_Passage shown_
════
# Monster and DH are starting Rally :)



## lily cd re (Jul 23, 2012)

That's great. I do hope they compete!


----------



## ROHAN-K9mm (Nov 20, 2011)

*Starting Rally too*

When I heard about the daytime class I looked quick at your address- I just started a daytime rally class here in Vermont. I have been a table steward for several years now, but you do not really learn too much as you are too busy to see an entire course . 
I have a lovely dog A mini who got too big for breed. He is 15 months old. {I got him when he was 9 months old in April] I did a puppy class with him and have worked with friends a little. Mostly we went to the mall and walked.I use a walker, and he is very good with it. I practiced with 4 signs and have a beginning of a stay. I took him to a 3 day show and got 2 legs on rally novice. This last weekend he was awesome, He finished his RN title and tied for 3 with a 96. I got 4th as the other dog was 30 seconds faster. Now I also crashed and burned with operator error big time in the other classes :angel:! It was 4 shows in 2 days, and If I knew what I was doing like doing the 270 left turn instead of just a left turn, or missing a sign {GURRRRR}. .. You get the picture, I am so glad that there is a Rally class that I can get to - everyone is into agility, and I am not agile;-) I am at a point with him that class will make such a difference- Doing it with a book and the odd you tube , got me this far, but boy do I need help from someone who knows what they are doing!:


----------



## spindledreams (Aug 7, 2012)

Congrats on your wins. 

The lack of agility on my husbands part (two spinal surgeries this last year) was one reason I was so thrilled to see the class they decided to offer was rally. He really wants to do Agility but I convinced him that this class would help strengthen his bond with Monster and make Agility easier later. Now after the one class he has realized how little they are communicating and how much he has to learn. 

Grin the simple course they were working on has 360 to the left, 360 to the right(the harder of the two), 270 to the right as the first three signs. The next two are the 1 step, 2 step, 3 step set so they do it forward then backwards before moving on to the next sign. That sign was a person turn left dog turn right which was hard for a few of the folks INCLUDING TOLI who kept reading the sign wrong. 

I really can't wait to hear about your classes and see what Toli and Monster learn this next week.


----------



## spindledreams (Aug 7, 2012)

*second class*

Toli made some huge strides during this class in his handling. It finally clicked for him that the leash was not for dragging the dog into position it was simply a connection and you used the treat to lure him into the position you wanted. The last run through he intentionally left the leash loose and use his treat lure and was thrilled with Monsters response.
════
_Available data_

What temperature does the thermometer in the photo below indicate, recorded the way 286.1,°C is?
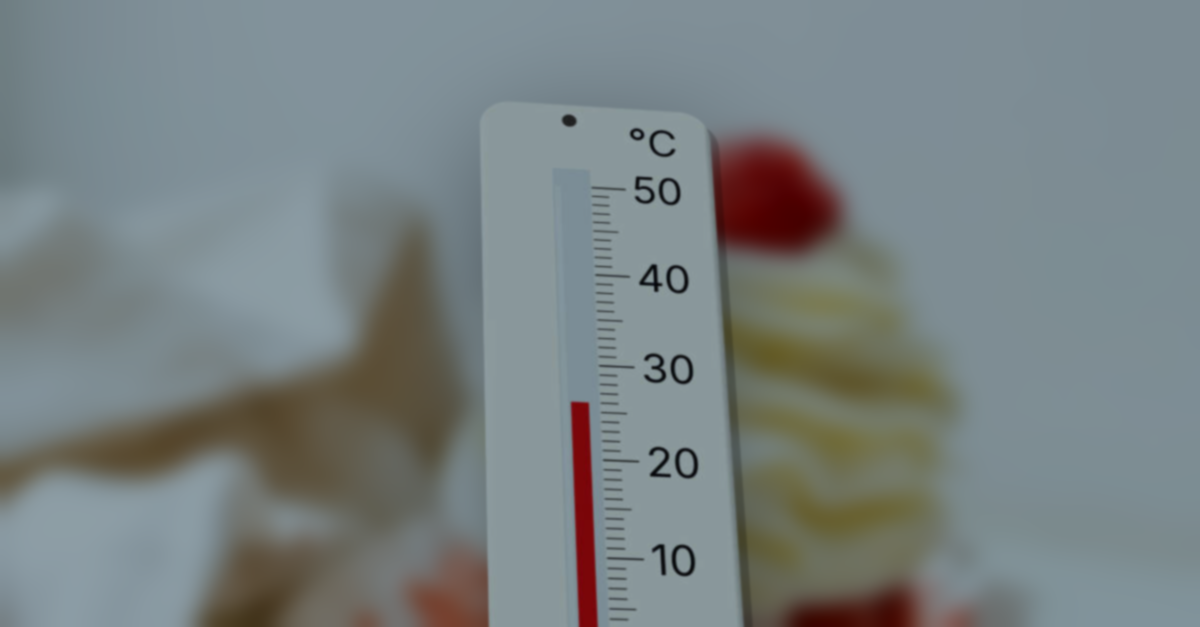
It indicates 26,°C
════
_Complete the following_
• a. Print the stretch of the rally thread from "When I heard" through "entire course .".
• b. Translate this sentence from the rally thread into Spanish: "He really wants to do Agility but I convinced him that this class would help strengthen his bond with Monster and make Agility easier later."
• c. Answer these questions from the rally thread:
(i) In which state did ROHAN-K9mm start a daytime rally class?
(ii) What score did ROHAN-K9mm's dog tie for third place with?
(iii) How many spinal surgeries did spindledreams's husband have this last year?
The data above isn't needed for what follows.

_Completed exercise_
• a.
When I heard about the daytime class I looked quick at your address- I just started a daytime rally class here in Vermont. I have been a table steward for several years now, but you do not really learn too much as you are too busy to see an entire course .

• b. Él de verdad quiere hacer Agility, pero lo convencí de que esta clase ayudaría a fortalecer su vínculo con Monster y haría que Agility fuera más fácil más adelante.

• c.
(i) Vermont
(ii) 96
(iii) Two